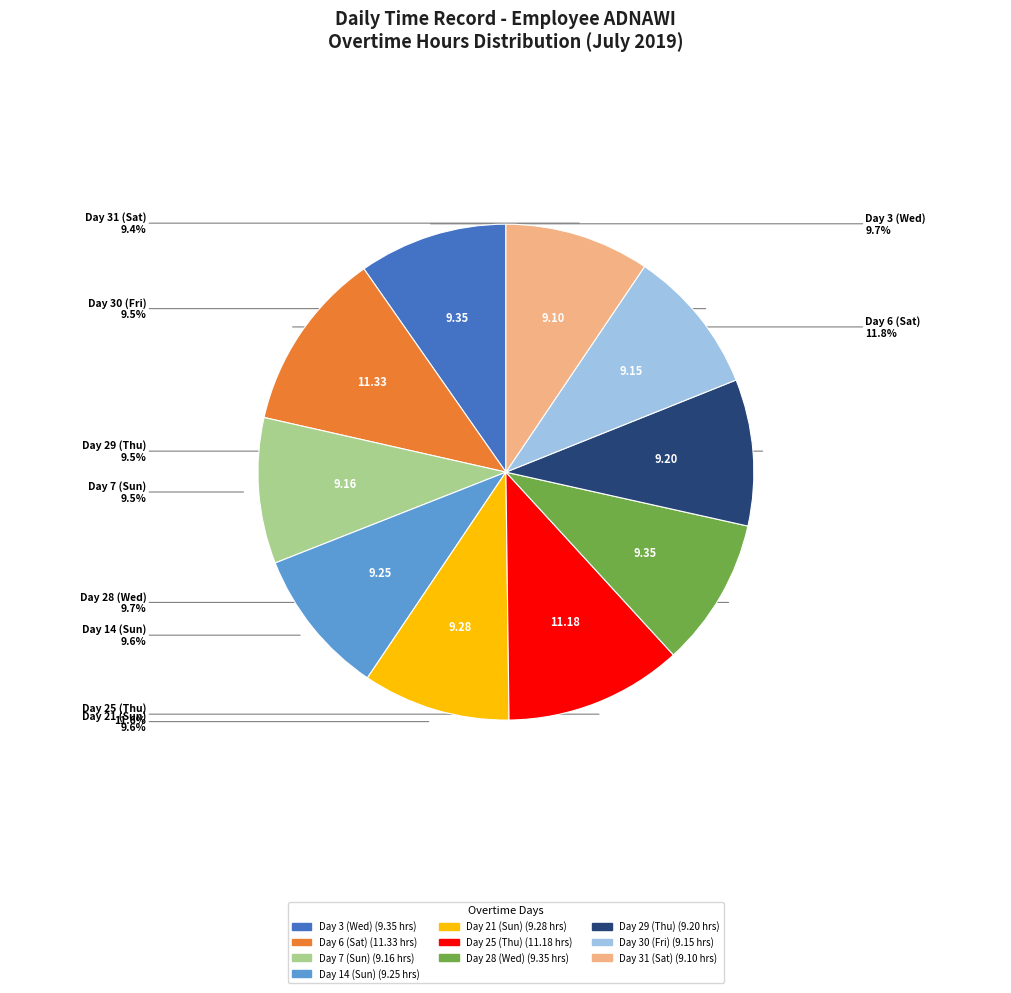

To the nearest percent, what is the difference between the Day 30 (Fri) and Day 25 (Thu) slice percentages?

2%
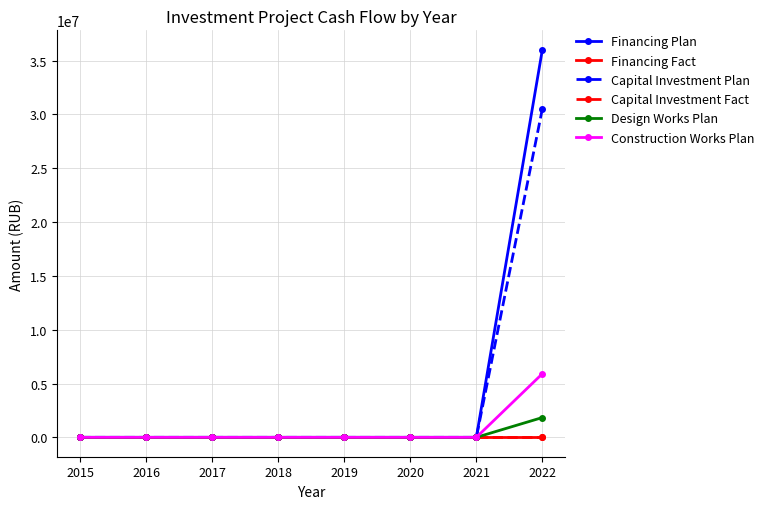

Which category has the highest value in the Capital Investment Plan series?

2022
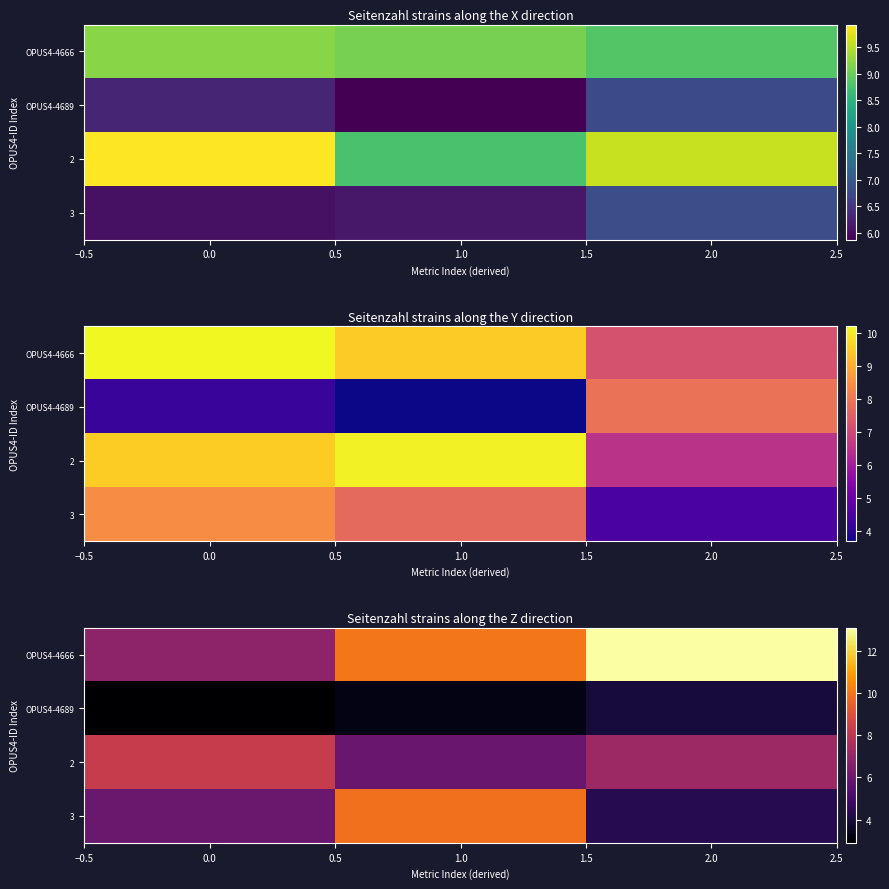

What is the greatest value displayed?

13.1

-------

ACTIVITY. Format the lines above as a JSON list of strings, one string per line, with blank lines omitted. Leave the pictures out of the list.

ANSWER TO THE PROBLEM.
[
  "To the nearest percent, what is the difference between the Day 30 (Fri) and Day 25 (Thu) slice percentages?",
  "2%",
  "Which category has the highest value in the Capital Investment Plan series?",
  "2022",
  "What is the greatest value displayed?",
  "13.1"
]